Depuis, ce garçon inventa une machine admirable pour l’arithmétique. Pendant les dernières années de l’intendance de son père, ayant à faire pour lui des comptes de sommes immenses pour les tailles, il se mit dans la tête qu’on pouvoit, par de certaines roues, faire infailliblement toutes sortes de règles d’arithmétique ; il y travailla et fit cette machine qu’il croyoit devoir être fort utile au public ; mais il se trouva qu’elle revenoit à quatre cents livres au moins, et qu’elle étoit si difficile à faire qu’il n’y a qu’un ouvrier, qui est à Rouen, qui la sache faire : encore faut-il que Pascal y soit présent. Elle peut être de quinze pouces de long et haute à proportion. La reine de Pologne en emporta deux ; quelques curieux en ont fait faire. Cette machine et les mathématiques ont ruiné la santé de ce pauvre Pascal.
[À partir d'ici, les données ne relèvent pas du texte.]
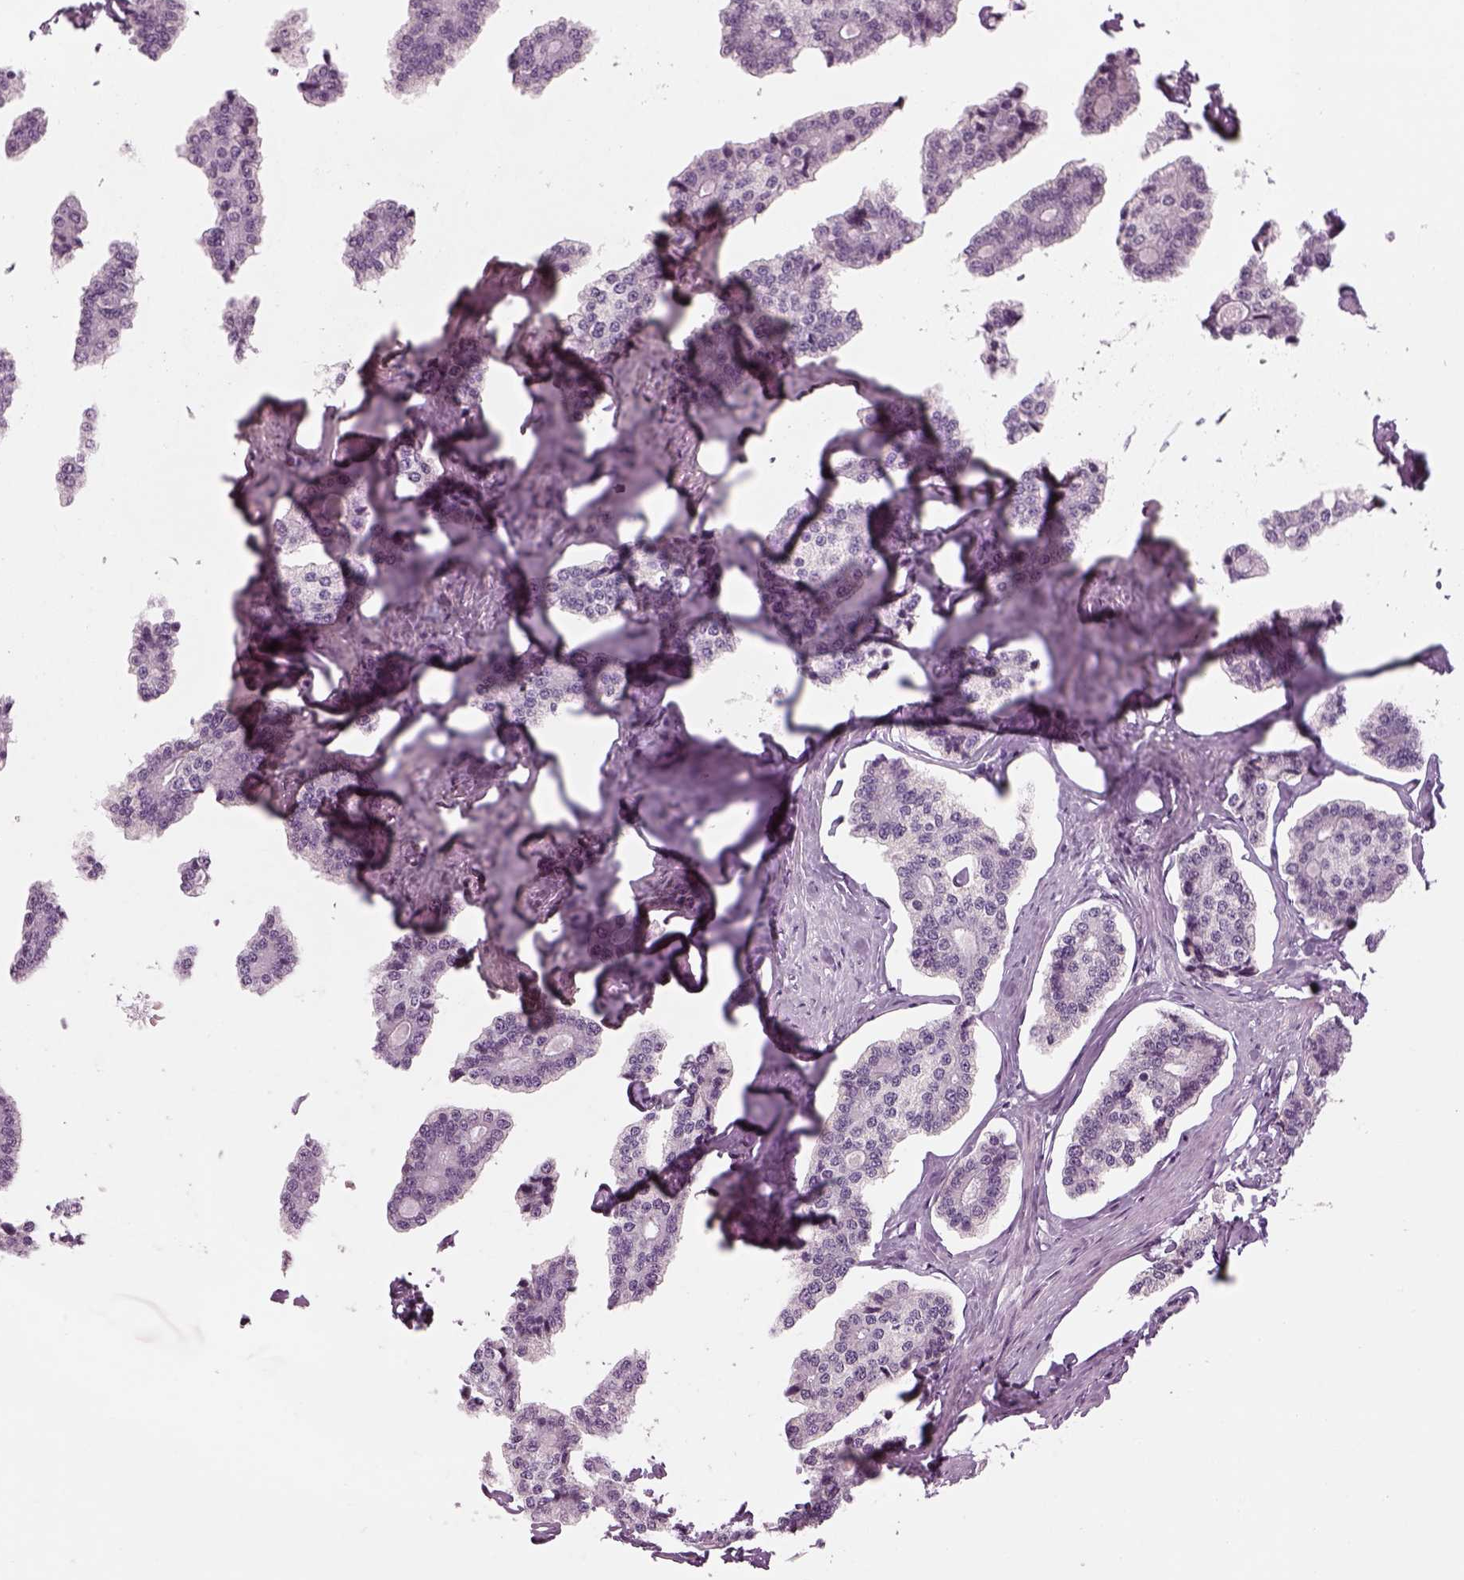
{"staining": {"intensity": "negative", "quantity": "none", "location": "none"}, "tissue": "carcinoid", "cell_type": "Tumor cells", "image_type": "cancer", "snomed": [{"axis": "morphology", "description": "Carcinoid, malignant, NOS"}, {"axis": "topography", "description": "Small intestine"}], "caption": "High power microscopy micrograph of an immunohistochemistry (IHC) photomicrograph of malignant carcinoid, revealing no significant positivity in tumor cells. The staining was performed using DAB to visualize the protein expression in brown, while the nuclei were stained in blue with hematoxylin (Magnification: 20x).", "gene": "LRRIQ3", "patient": {"sex": "female", "age": 65}}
Sa sœur, religieuse à Port-Royal de Paris, lui donna de la familiarité avec les jansénistes : il ]c devint lui-même. C’est lui qui a fait ces belles lettres au Provincial que toute l’Europe admire, et que M. Nicole a mises en latin. Rien n’a tant fait enrager les jésuites. Long-temps on a ignoré qu’il en fût l’auteur ; pour moi, je ne l’en eusse jamais soupçonné, car les mathématiques et les belles-lettres ne vont guère ensemble. Ces messieurs du Port-Royal lui donnoient la matière, et il la disposoit à sa fantaisie. Nous en dirons davantage dans les Mémoires de la régence.